→ **Activity**
Using the listing below, set down exactly the lines starting at the line that contains "391,284 246,350 223,312" and ending at the line that contains "61,371 89,406 87,408", both included, and no others.
-- Opening Marker --
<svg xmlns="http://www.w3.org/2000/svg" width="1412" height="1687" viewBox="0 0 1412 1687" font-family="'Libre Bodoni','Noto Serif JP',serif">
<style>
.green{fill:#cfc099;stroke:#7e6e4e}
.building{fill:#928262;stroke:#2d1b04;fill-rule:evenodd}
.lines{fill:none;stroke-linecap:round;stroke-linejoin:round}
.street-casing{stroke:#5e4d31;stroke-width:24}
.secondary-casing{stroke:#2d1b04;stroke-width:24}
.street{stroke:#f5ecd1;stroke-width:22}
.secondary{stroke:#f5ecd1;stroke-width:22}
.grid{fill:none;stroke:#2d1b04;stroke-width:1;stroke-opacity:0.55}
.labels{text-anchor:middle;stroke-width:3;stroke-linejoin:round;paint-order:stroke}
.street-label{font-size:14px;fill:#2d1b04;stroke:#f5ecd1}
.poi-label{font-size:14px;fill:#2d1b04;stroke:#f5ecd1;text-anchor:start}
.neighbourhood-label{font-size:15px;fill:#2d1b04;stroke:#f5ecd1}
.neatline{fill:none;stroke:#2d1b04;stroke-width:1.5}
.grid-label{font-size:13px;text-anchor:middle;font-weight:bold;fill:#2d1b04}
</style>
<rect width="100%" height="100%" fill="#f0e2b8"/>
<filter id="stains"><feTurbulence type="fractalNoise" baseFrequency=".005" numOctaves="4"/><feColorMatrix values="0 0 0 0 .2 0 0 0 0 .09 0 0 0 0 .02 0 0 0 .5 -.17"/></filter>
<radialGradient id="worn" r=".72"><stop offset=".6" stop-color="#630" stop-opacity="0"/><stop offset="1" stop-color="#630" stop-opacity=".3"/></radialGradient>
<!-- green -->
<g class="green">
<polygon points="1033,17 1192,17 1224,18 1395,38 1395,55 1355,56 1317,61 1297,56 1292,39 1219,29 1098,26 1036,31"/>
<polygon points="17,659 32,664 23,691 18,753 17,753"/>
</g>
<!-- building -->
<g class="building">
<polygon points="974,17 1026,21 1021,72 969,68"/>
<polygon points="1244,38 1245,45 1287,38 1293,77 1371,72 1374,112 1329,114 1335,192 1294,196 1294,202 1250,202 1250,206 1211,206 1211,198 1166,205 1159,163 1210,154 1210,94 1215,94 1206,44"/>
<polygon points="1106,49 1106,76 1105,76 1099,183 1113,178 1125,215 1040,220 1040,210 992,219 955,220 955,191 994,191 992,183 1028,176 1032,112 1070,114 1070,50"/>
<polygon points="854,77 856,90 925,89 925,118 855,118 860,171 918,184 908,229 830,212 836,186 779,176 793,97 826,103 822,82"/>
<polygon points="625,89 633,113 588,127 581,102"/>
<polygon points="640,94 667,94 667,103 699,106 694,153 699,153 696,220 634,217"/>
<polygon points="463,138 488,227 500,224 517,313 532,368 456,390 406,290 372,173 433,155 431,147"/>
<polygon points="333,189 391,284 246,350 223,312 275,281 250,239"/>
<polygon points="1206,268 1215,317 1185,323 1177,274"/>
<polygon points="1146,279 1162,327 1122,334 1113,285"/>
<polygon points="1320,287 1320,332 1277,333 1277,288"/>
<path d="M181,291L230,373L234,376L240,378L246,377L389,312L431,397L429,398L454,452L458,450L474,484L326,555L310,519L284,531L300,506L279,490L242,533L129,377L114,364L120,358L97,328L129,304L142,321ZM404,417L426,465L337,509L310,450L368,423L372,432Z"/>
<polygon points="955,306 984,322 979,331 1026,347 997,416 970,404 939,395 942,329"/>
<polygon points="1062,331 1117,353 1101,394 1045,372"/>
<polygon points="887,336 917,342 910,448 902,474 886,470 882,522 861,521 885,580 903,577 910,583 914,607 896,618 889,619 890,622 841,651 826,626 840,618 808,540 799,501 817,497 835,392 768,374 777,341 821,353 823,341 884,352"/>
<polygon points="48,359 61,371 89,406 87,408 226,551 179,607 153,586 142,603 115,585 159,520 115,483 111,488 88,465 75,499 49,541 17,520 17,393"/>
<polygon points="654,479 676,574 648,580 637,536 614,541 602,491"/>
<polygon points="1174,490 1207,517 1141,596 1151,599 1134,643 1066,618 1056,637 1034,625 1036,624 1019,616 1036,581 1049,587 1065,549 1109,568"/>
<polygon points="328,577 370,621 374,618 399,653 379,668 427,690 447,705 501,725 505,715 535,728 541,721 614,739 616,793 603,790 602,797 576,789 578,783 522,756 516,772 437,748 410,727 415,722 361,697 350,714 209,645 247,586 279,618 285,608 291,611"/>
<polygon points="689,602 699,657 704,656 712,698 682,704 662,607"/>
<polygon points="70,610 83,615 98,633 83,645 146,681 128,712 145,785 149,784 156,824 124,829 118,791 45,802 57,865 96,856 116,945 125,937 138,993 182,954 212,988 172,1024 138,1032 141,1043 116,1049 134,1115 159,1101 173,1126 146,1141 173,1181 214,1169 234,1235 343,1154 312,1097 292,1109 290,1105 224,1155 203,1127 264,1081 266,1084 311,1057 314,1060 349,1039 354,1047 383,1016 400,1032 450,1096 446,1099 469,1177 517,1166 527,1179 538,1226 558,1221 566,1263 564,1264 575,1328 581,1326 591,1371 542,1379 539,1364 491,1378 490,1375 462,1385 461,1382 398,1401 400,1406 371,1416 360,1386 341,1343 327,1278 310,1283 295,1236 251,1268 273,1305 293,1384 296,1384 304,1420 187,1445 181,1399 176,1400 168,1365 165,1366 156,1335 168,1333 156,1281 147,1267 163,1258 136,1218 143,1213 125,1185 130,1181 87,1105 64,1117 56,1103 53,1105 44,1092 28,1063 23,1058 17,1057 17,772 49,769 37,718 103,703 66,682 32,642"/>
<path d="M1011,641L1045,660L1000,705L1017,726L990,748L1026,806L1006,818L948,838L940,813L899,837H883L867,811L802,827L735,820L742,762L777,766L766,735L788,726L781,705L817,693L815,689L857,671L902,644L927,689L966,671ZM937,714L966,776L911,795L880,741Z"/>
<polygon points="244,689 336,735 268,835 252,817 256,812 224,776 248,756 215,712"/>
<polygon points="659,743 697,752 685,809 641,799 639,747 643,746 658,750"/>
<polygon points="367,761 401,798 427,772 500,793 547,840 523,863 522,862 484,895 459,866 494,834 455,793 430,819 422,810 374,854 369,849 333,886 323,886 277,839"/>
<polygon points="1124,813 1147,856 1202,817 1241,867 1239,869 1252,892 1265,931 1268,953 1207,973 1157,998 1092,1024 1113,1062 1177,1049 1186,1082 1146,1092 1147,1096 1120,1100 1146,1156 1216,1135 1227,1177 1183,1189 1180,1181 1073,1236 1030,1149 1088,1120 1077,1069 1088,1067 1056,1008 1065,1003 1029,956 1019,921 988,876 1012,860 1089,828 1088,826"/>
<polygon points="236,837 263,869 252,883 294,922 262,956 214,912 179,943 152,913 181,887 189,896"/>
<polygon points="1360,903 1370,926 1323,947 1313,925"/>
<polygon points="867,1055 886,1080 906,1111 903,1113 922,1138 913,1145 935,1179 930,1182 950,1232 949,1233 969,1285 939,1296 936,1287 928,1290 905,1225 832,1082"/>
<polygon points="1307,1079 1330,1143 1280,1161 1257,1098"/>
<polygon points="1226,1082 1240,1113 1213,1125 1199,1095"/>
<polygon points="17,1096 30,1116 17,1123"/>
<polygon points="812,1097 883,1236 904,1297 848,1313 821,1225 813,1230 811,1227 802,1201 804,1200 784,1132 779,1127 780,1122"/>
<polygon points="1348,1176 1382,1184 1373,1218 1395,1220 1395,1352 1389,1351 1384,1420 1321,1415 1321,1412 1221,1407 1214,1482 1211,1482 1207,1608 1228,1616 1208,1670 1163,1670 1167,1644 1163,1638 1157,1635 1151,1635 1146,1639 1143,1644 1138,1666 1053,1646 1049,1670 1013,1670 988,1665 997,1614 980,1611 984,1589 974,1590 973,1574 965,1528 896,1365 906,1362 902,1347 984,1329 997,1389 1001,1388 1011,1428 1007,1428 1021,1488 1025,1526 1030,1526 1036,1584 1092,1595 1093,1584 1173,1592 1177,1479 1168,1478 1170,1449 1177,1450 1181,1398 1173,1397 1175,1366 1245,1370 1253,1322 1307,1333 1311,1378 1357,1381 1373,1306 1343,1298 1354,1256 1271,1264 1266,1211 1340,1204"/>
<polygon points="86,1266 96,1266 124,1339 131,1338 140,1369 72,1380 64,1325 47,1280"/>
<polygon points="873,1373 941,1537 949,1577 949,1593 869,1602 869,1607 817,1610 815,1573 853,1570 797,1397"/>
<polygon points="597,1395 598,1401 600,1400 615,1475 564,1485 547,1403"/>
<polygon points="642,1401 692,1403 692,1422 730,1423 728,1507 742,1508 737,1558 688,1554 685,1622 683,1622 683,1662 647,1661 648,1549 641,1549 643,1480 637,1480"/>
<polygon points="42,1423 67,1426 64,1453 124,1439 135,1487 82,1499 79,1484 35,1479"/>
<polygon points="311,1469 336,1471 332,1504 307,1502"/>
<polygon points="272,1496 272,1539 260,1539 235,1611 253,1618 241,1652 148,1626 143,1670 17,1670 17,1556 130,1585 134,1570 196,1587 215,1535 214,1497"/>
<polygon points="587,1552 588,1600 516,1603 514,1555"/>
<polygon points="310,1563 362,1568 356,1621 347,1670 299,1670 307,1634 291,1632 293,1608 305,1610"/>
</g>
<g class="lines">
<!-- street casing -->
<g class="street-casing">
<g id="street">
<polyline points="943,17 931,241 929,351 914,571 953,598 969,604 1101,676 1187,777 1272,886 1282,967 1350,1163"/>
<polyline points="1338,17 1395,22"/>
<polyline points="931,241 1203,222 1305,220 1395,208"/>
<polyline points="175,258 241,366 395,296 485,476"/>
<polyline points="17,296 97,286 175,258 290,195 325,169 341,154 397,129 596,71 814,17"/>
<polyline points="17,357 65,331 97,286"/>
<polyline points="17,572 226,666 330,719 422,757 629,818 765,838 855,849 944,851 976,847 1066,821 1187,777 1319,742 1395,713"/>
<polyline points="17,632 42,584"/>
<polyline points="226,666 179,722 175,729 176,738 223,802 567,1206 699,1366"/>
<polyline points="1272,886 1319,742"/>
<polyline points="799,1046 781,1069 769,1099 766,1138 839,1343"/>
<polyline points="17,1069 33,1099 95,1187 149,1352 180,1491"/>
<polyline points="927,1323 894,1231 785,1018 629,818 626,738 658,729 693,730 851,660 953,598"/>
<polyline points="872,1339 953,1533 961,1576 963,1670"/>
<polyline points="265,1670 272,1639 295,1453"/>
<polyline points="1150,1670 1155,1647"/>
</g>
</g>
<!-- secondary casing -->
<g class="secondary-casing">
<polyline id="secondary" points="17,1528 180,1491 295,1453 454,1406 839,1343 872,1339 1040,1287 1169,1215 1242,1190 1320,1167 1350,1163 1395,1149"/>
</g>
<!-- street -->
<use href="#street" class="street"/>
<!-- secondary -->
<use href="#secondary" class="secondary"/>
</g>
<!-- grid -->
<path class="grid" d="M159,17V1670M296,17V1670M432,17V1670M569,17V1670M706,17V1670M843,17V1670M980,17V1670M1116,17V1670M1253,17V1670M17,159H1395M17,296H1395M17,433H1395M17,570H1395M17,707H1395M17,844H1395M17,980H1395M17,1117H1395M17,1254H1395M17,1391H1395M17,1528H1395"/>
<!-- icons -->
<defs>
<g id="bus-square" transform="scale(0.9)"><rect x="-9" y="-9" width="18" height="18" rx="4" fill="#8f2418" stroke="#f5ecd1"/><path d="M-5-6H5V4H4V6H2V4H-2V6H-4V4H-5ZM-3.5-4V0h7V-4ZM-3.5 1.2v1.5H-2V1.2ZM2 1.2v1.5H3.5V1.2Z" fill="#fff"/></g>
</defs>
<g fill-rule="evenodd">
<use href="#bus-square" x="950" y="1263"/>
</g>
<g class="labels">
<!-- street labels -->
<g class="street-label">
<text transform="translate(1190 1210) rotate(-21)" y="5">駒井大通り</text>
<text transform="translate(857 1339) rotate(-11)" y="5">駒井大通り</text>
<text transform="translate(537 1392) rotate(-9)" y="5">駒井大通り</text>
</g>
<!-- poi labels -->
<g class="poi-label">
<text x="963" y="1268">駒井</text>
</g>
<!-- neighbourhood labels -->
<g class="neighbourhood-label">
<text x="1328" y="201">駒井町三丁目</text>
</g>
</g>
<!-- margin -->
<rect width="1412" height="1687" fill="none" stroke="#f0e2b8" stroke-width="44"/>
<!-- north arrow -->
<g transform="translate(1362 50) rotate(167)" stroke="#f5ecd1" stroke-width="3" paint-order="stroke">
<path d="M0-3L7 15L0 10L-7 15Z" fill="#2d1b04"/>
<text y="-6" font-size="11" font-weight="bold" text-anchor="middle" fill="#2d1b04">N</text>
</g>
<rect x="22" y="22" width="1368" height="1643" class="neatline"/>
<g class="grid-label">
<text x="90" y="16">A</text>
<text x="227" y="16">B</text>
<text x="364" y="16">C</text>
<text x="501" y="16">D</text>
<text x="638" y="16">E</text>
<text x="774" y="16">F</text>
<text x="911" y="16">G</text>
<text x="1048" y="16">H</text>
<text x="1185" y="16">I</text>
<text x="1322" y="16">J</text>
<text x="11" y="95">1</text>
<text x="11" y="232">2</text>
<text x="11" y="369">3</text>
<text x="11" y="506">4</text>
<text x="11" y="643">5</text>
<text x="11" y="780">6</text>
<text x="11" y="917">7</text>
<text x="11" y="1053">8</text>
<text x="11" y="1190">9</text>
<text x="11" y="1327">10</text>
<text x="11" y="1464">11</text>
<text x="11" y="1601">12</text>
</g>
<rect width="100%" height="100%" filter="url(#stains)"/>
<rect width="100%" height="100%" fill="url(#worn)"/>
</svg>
-- Closing Marker --
→ **Problem solution**
<polygon points="333,189 391,284 246,350 223,312 275,281 250,239"/>
<polygon points="1206,268 1215,317 1185,323 1177,274"/>
<polygon points="1146,279 1162,327 1122,334 1113,285"/>
<polygon points="1320,287 1320,332 1277,333 1277,288"/>
<path d="M181,291L230,373L234,376L240,378L246,377L389,312L431,397L429,398L454,452L458,450L474,484L326,555L310,519L284,531L300,506L279,490L242,533L129,377L114,364L120,358L97,328L129,304L142,321ZM404,417L426,465L337,509L310,450L368,423L372,432Z"/>
<polygon points="955,306 984,322 979,331 1026,347 997,416 970,404 939,395 942,329"/>
<polygon points="1062,331 1117,353 1101,394 1045,372"/>
<polygon points="887,336 917,342 910,448 902,474 886,470 882,522 861,521 885,580 903,577 910,583 914,607 896,618 889,619 890,622 841,651 826,626 840,618 808,540 799,501 817,497 835,392 768,374 777,341 821,353 823,341 884,352"/>
<polygon points="48,359 61,371 89,406 87,408 226,551 179,607 153,586 142,603 115,585 159,520 115,483 111,488 88,465 75,499 49,541 17,520 17,393"/>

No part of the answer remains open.